Copy nothing but the lines below running from the line containing "X, 10: -34.5 -> -34.9" through the line containing "Dis2des, 12: 132.2 -> 132.5", both end lines included.

Data listing »
------------------------------
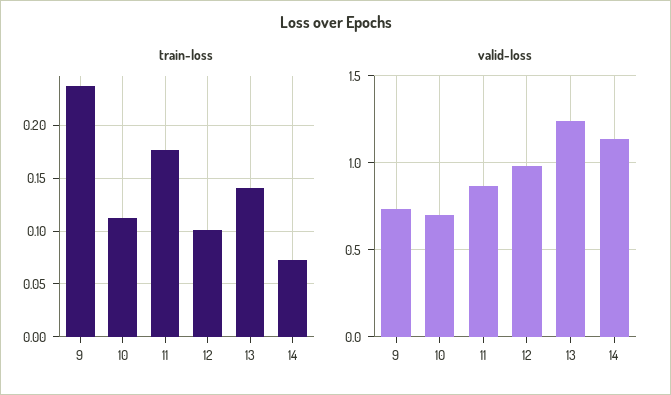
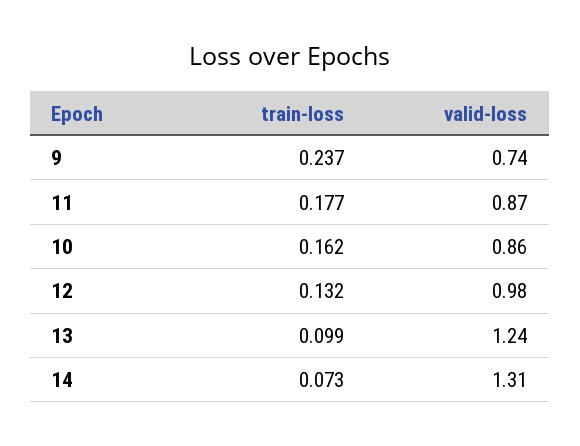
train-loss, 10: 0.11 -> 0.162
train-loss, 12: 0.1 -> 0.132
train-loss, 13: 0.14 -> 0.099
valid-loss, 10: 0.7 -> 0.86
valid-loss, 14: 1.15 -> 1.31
------------------------------
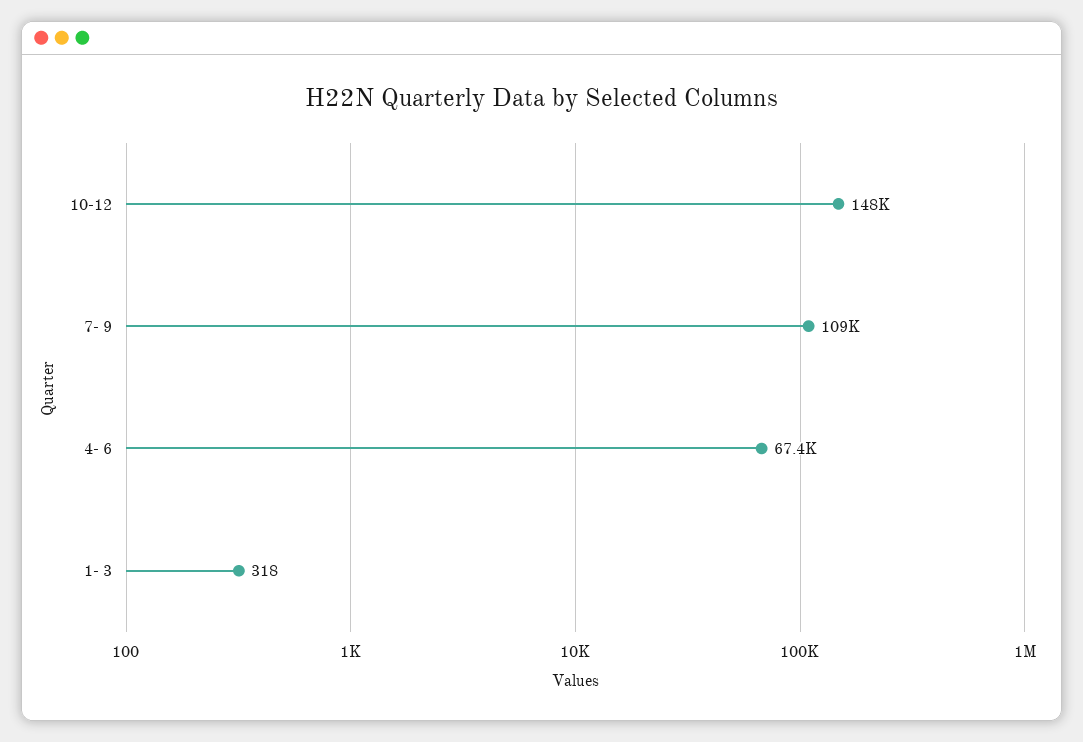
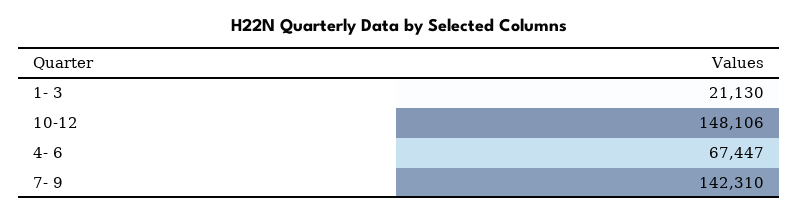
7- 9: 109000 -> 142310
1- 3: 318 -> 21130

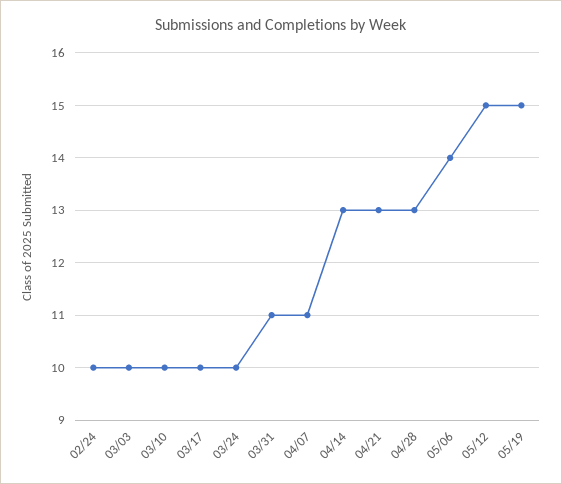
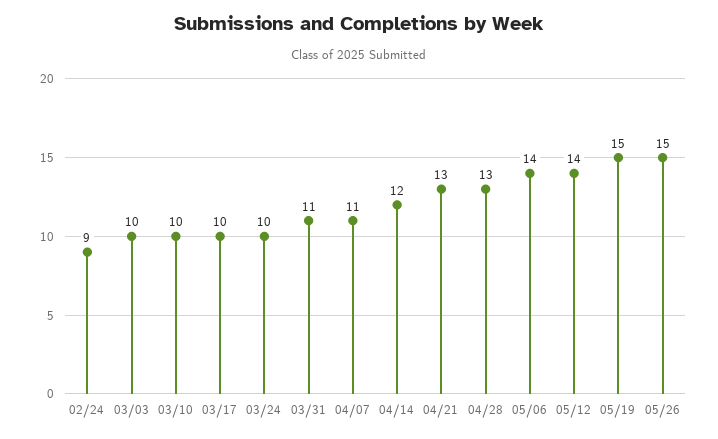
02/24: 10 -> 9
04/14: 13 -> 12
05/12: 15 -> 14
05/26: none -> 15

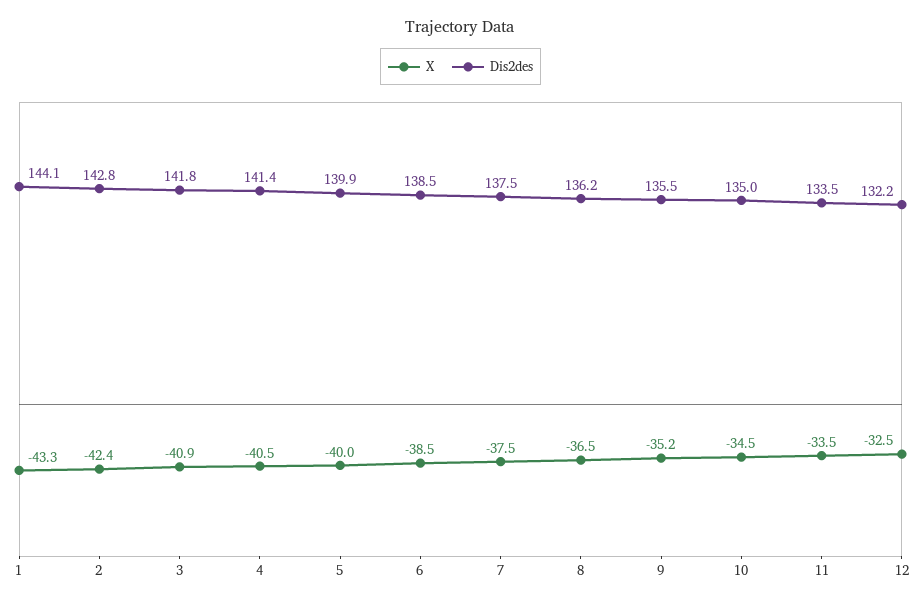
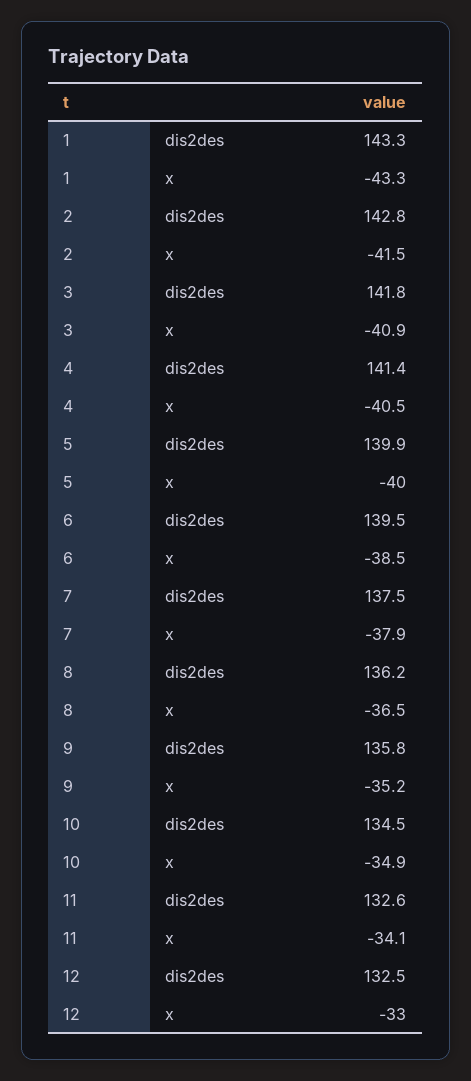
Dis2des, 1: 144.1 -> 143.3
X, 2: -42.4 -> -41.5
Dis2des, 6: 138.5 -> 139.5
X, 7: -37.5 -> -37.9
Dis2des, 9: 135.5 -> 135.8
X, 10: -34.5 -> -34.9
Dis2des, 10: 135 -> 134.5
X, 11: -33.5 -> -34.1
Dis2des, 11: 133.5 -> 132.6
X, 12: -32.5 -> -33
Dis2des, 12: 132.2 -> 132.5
------------------------------
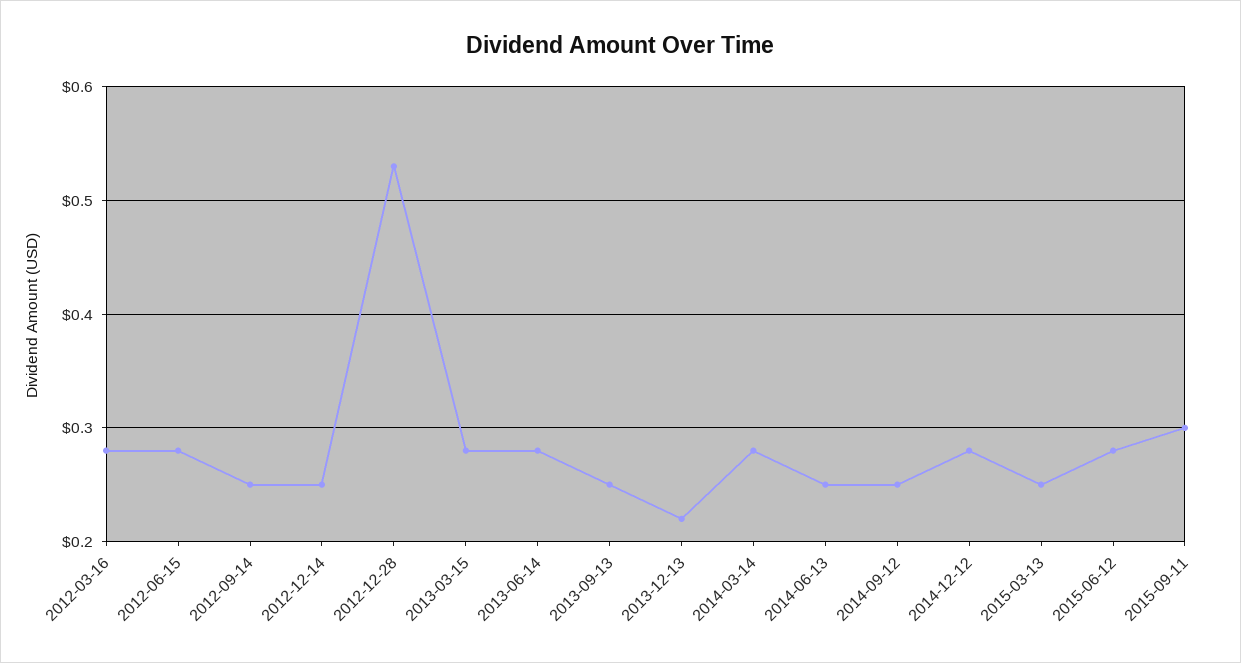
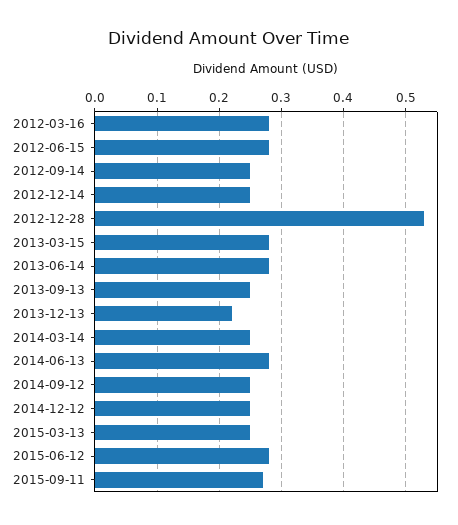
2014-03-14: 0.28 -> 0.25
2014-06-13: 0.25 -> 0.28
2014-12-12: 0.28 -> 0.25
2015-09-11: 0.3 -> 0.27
------------------------------
Answer section »
X, 10: -34.5 -> -34.9
Dis2des, 10: 135 -> 134.5
X, 11: -33.5 -> -34.1
Dis2des, 11: 133.5 -> 132.6
X, 12: -32.5 -> -33
Dis2des, 12: 132.2 -> 132.5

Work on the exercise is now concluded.